[Collected data entries]
▽

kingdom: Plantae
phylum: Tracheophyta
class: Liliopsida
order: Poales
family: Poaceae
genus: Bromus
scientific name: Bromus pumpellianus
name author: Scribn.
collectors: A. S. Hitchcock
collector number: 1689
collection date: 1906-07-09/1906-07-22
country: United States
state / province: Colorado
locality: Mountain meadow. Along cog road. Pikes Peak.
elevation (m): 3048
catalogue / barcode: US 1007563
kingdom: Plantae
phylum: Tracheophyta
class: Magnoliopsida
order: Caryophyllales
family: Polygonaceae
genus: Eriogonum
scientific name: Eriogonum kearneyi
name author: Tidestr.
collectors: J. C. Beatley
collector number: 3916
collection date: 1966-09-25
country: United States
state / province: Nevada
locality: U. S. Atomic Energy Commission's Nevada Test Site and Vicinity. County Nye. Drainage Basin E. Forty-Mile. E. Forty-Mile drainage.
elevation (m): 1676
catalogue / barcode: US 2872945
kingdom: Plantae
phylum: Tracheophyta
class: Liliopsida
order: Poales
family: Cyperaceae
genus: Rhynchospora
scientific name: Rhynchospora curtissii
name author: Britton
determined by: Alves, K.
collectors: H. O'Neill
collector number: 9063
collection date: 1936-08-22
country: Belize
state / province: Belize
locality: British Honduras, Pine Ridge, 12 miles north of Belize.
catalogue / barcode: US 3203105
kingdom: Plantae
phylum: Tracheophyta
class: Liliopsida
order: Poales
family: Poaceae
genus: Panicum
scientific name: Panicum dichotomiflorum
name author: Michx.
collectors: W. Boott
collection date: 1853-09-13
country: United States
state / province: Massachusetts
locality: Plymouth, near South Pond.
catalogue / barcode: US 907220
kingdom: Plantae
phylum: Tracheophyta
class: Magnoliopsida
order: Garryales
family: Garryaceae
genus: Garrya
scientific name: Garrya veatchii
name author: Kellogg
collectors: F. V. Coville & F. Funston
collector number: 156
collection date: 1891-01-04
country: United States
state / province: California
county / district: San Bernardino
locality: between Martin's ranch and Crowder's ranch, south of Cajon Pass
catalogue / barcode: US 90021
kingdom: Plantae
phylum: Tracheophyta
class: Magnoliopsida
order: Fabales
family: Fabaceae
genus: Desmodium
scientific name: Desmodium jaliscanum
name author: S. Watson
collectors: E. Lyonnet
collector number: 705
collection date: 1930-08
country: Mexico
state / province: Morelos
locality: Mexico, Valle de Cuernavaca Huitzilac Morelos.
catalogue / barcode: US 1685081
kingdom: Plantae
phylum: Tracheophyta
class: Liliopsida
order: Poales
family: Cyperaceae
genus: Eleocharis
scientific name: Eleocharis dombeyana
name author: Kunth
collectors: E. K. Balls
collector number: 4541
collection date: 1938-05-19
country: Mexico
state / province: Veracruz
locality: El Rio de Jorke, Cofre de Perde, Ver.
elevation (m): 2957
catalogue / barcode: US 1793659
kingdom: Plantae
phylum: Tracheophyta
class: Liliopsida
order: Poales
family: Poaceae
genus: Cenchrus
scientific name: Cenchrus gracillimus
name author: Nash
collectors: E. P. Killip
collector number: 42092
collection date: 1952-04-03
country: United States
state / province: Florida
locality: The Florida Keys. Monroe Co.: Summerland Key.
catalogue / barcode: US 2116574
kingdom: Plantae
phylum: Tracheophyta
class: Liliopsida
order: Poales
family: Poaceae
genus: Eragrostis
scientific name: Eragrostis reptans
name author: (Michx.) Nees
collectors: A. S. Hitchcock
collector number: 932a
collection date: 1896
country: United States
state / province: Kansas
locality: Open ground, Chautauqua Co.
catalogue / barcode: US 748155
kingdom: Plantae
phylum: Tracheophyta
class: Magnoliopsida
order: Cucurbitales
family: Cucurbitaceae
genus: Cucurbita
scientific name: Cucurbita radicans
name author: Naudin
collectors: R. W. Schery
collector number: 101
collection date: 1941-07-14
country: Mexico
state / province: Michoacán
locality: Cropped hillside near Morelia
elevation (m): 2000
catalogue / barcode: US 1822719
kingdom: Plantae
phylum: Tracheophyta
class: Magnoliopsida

△

How many lines in the records contain the word "province"? Case counts; give only the number.

Response: 10